Practical Applications for Protecting Young Players

These findings offer several practical takeaways for everyone involved in youth hockey. First, body size variation within age groups deserves more attention. Leagues might consider organizing some competitions by size or skill level rather than strictly by age. Alternative grouping methods could reduce the size mismatches that appear to increase impact frequency and severity.

Second, positional awareness matters. Forward players who spend significant ice time should receive extra attention regarding impact exposure. Monitoring these players for signs of accumulating effects from repetitive impacts makes sense even when no single impact causes obvious symptoms.

Third, tournament intensity requires careful management. Limiting the number of high-intensity tournaments per season, ensuring adequate rest between competitions and monitoring cumulative impact exposure during tournament weekends could help protect young athletes from excessive head impact accumulation.

Fourth, heavier players need specific attention. The association between higher BMI and both increased impact frequency and severity suggests that heavier youth players face different risk profiles than lighter teammates. This doesn’t mean excluding heavier players but rather recognizing they might need different preparation, monitoring and recovery strategies.

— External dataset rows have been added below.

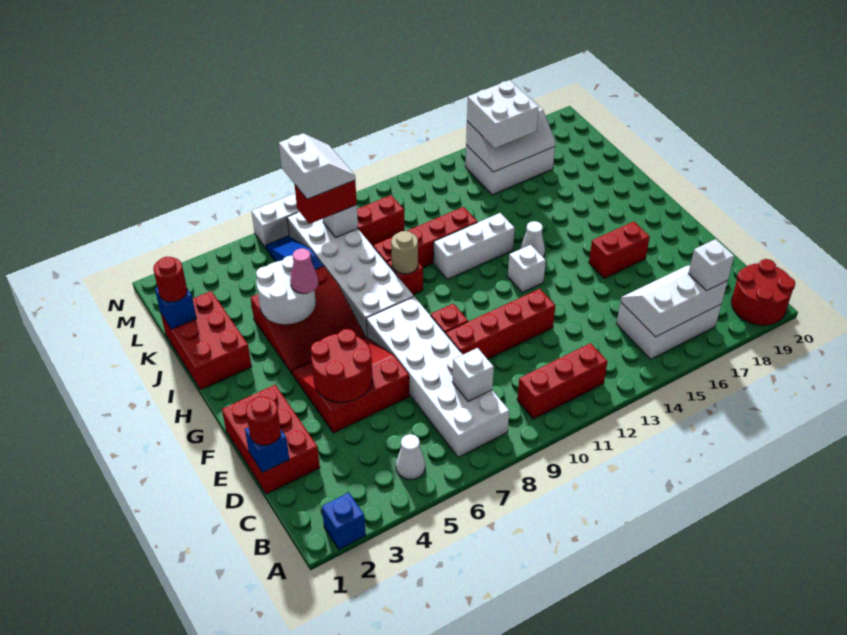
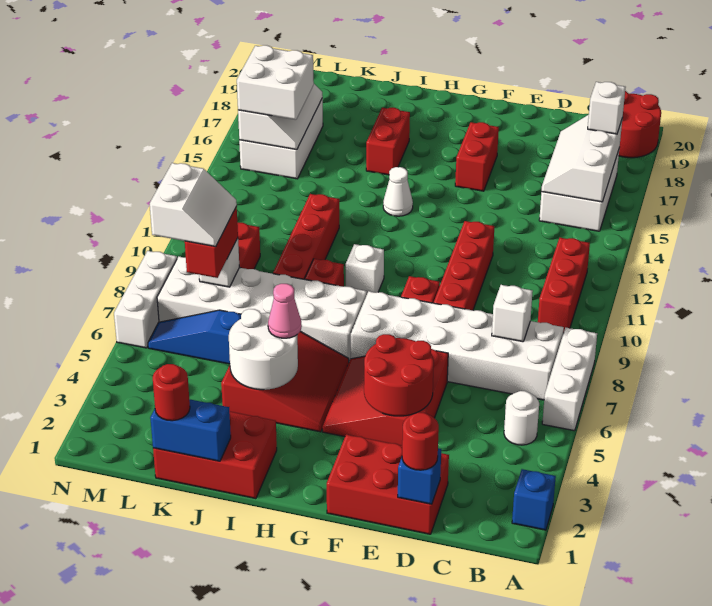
white 1x1 cone [396,434,425,480] -> white 1x1 round brick [504,391,539,445]
white 1x1 brick [508,245,546,292] -> white 1x1 brick moved to [346,244,384,293]
tan 1x1 round brick [391,231,418,274] -> none
white 1x3 brick [434,213,515,279] -> white 1x3 brick moved to [542,328,597,431]
none -> red 1x2 brick [366,108,410,175]
blue 1x1 brick [155,287,197,329] -> blue 1x2 brick [150,399,231,461]
white 2x2 slope [279,134,355,199] -> white 2x2 slope turned to [150,163,237,247]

What Parents and Coaches Should Watch For

No single impact measurement indicates certain injury. Rather, patterns of exposure over time matter. Parents should track overall participation intensity, not just looking for obvious injuries but also monitoring for subtle signs of accumulating effects. Changes in school performance, mood, sleep patterns or physical complaints might indicate that cumulative head impact exposure is affecting a young athlete.

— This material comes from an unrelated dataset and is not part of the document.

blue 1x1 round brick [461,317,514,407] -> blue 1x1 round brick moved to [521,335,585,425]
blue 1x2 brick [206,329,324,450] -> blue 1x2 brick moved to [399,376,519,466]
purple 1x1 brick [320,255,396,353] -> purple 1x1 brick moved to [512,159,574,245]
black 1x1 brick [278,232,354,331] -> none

Coaches can help by varying practice intensity, limiting full-contact drills and teaching proper techniques for both giving and receiving contact. Even in sports where checking is illegal, teaching players how to protect themselves during inevitable collisions reduces injury risk. Skills like keeping the head up, maintaining balance and falling properly can reduce both impact frequency and severity.

Conclusion: Creating Safer Youth Hockey Through Better Understanding

Head impact research in young female hockey players reveals that injury risk involves more than just whether checking is legal. Body size, age, position, ice time and competition intensity all influence both how often players sustain head impacts and how forceful those impacts are. Understanding these factors allows everyone involved in youth hockey to make more informed decisions about participation, training, competition schedules and player monitoring.

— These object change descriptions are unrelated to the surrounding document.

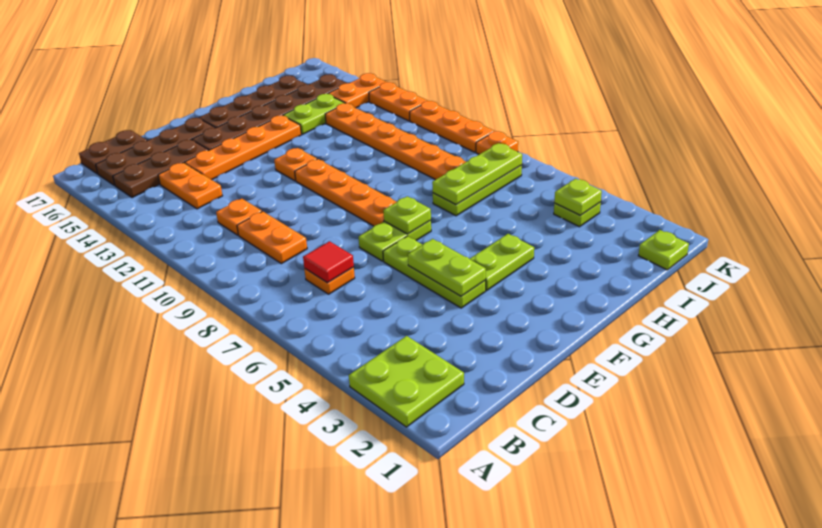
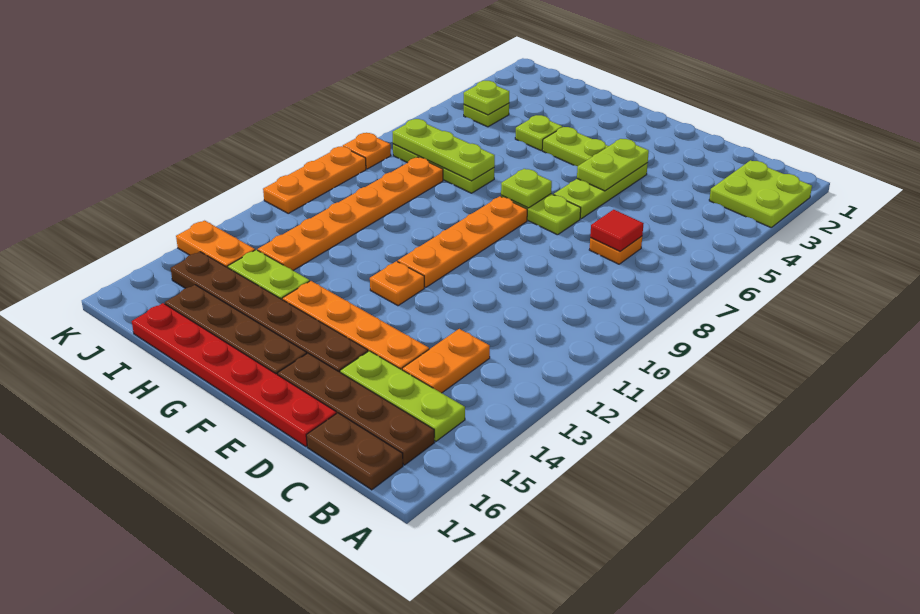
brown 1x3 plate [113,140,209,198] -> lime 1x3 plate [340,351,465,441]
orange 1x2 plate [237,211,307,264] -> none
orange 1x1 plate [216,199,262,235] -> none
none -> red 1x6 plate [132,303,336,447]
lime 1x1 plate [638,230,689,270] -> lime 1x1 plate moved to [515,115,562,150]
orange 1x2 plate [369,82,428,121] -> none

The finding that girls with higher BMI face increased impact frequency and severity deserves particular attention as youth hockey continues growing in popularity. These insights don’t suggest that any particular player should avoid hockey but rather that individualized approaches to training, competition and monitoring might benefit young athletes.

As research continues advancing our understanding of head impacts in youth sports, the strategies for protection will continue evolving. Staying informed about current science helps parents, coaches and athletes themselves participate in this exciting sport while minimizing preventable risks.

References

1- Reed, N., Taha, T., Greenwald, R., & Keightley, M. (2017). Player and game characteristics and head impacts in female youth ice hockey players. Journal of Athletic Training, 52(8), 771-775.

2- Wilcox, B.J., Beckwith, J.G., Greenwald, R.M., Chu, J.J., McAllister, T.W., Flashman, L.A., Maerlender, A.C., Duhaime, A.C., & Crisco, J.J. (2014). Head impact exposure in male and female collegiate ice hockey players. Journal of Biomechanics, 47(1), 109-114.

3- Wilcox, B.J., Machan, J.T., Beckwith, J.G., Greenwald, R.M., Burmeister, E., & Crisco, J.J. (2014). Head-impact mechanisms in men’s and women’s collegiate ice hockey. Journal of Athletic Training, 49(4), 514-520.

4- Brainard, L.L., Beckwith, J.G., Chu, J.J., Crisco, J.J., McAllister, T.W., Duhaime, A.C., Maerlender, A.C., & Greenwald, R.M. (2012). Gender differences in head impacts sustained by collegiate ice hockey players. Medicine and Science in Sports and Exercise, 44(2), 297-304.